Looking at the logs, errors such as the following appeared:

Code: Select all

_miniDumpFilter: Thread 161 caused unhandled exception

followed by the service crashing and a crashdump appearing in the logs.

I've attached links to download the StarWind log files for the two hosts below.
https://drive.google.com/file/d/1woFBhm ... sp=sharing
https://drive.google.com/file/d/1KztwN6 ... sp=sharing

I have previously engaged for the forum in this post: https://forums.starwindsoftware.com/vie ... f=5&t=5835 where I tried to implement the recommendations.

Sun Aug 01, 2021 2:44 am

Hello Nicholas,
Please consider updating StarWind VSAN which is described here: https://knowledgebase.starwindsoftware. ... d-version/

nicholas.dale · Sun Aug 01, 2021 3:28 am

Hi there,
I have run the starwind_update.run script after downloading the update file and both nodes have reported "No need to update".

(Update: Just checked, there are yum updates available that I could manually install)

Sun Aug 01, 2021 7:07 am

Hi,
If you are already running the 14120 build, no update is really needed.
Did you do the update earlier?
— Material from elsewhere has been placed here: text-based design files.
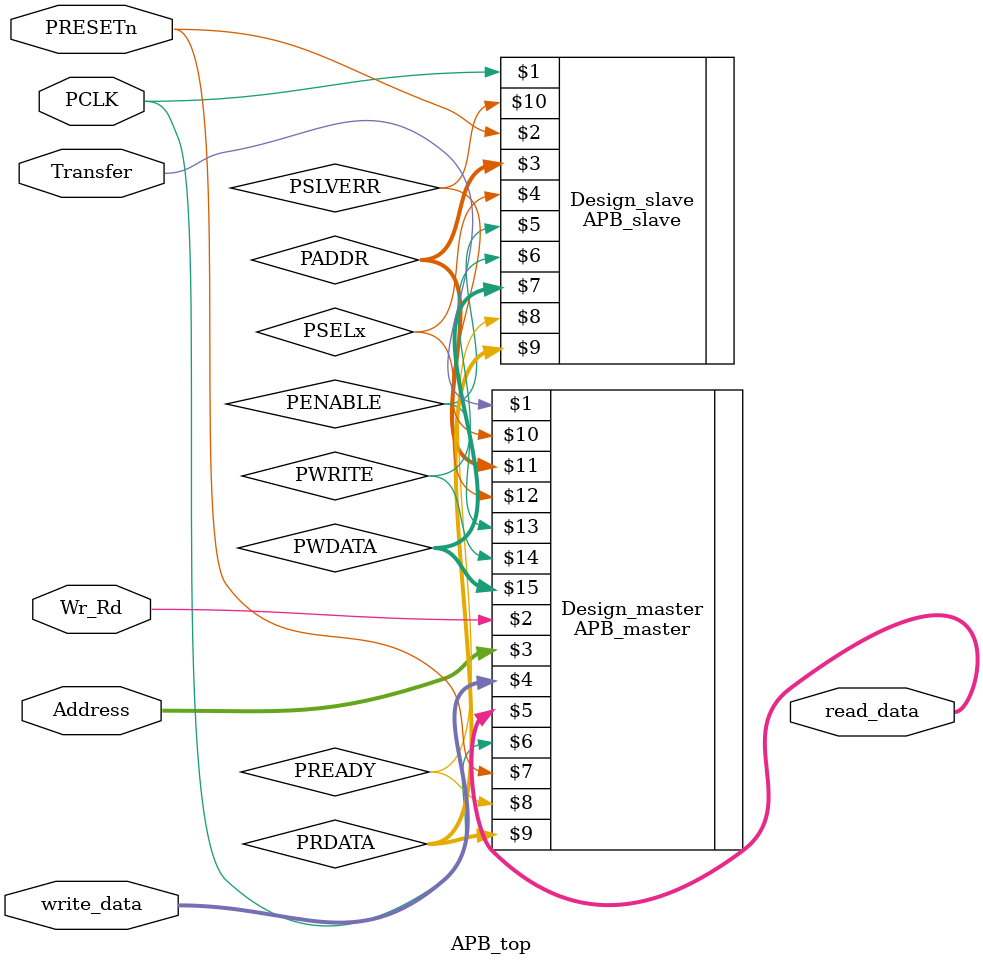
<source format=v>
`include "APB_master.v"
`include "APB_slave.v"

module APB_top(input PCLK,
               input PRESETn,
               input Transfer,
               input Wr_Rd,
               input [4:0] Address,
               input [31:0] write_data,
               output [31:0] read_data);
    
    wire [4:0] PADDR;
    wire [31:0] PWDATA,PRDATA;
    wire PSELx,PENABLE,PWRITE,PREADY,PSLVERR;
    
    APB_master Design_master(Transfer,Wr_Rd,Address,write_data,read_data,PCLK,PRESETn,PREADY,PRDATA,PSLVERR,PADDR,PSELx,PENABLE,PWRITE,PWDATA);
    APB_slave Design_slave(PCLK,PRESETn,PADDR,PSELx,PENABLE,PWRITE,PWDATA,PREADY,PRDATA,PSLVERR);
    
endmodule

</source>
If so, there should be files like *.gz, *.gz.1, *.gz.2, etc. Do ls -a in the directory where update was downloaded, unpack the latest one, and run the update script.

nicholas.dale · Sun Aug 01, 2021 10:25 am

I think I made a mistake running the update previously, I forgot to unzip the downloaded files before running the updater. I have run the update on both nodes, restarted and will now try a resynchronisation and let you know how it goes. Thanks.

Sun Aug 01, 2021 11:28 am

Thank you for your update. Please keep us posted.

nicholas.dale · Mon Aug 02, 2021 12:08 pm

Hi there,
I've been seeing some messages like the following in my VSphere logs.

Code: Select all

iSCSI discovery to 10.1.2.1 on vmhba66 failed. The iSCSI Initiator could not establish a network connection to the discovery address.

Lost uplink redundancy on virtual switch vSwitch1. Physical NIC vmnic1 is down. Affected portgroups:iSCSI-Heartbeat_VMKernel.

iSCSI discovery to 10.1.2.2 on vmhba66 failed. The iSCSI Initiator could not establish a network connection to the discovery address.

However, I did notice in ESXi logs a message like

Code: Select all

 Lost network connectivity on virtual switch vSwitch1. Physical NIC vmnic2 is down. Affected portgroups:iSCSI-Heartbeat_VMKernel

, so it could be possible I have a hardware issue also. Could there be any configuration issue with StarWind VSAN which exacerbates this potential network issue?

Mon Aug 02, 2021 12:50 pm

Yes, these alerts point to issues with physical NIC. Please check the cable and make sure to set MTU to 1500 for the entire network stack: both inside VM and for ESXi hosts and switches (if there are any).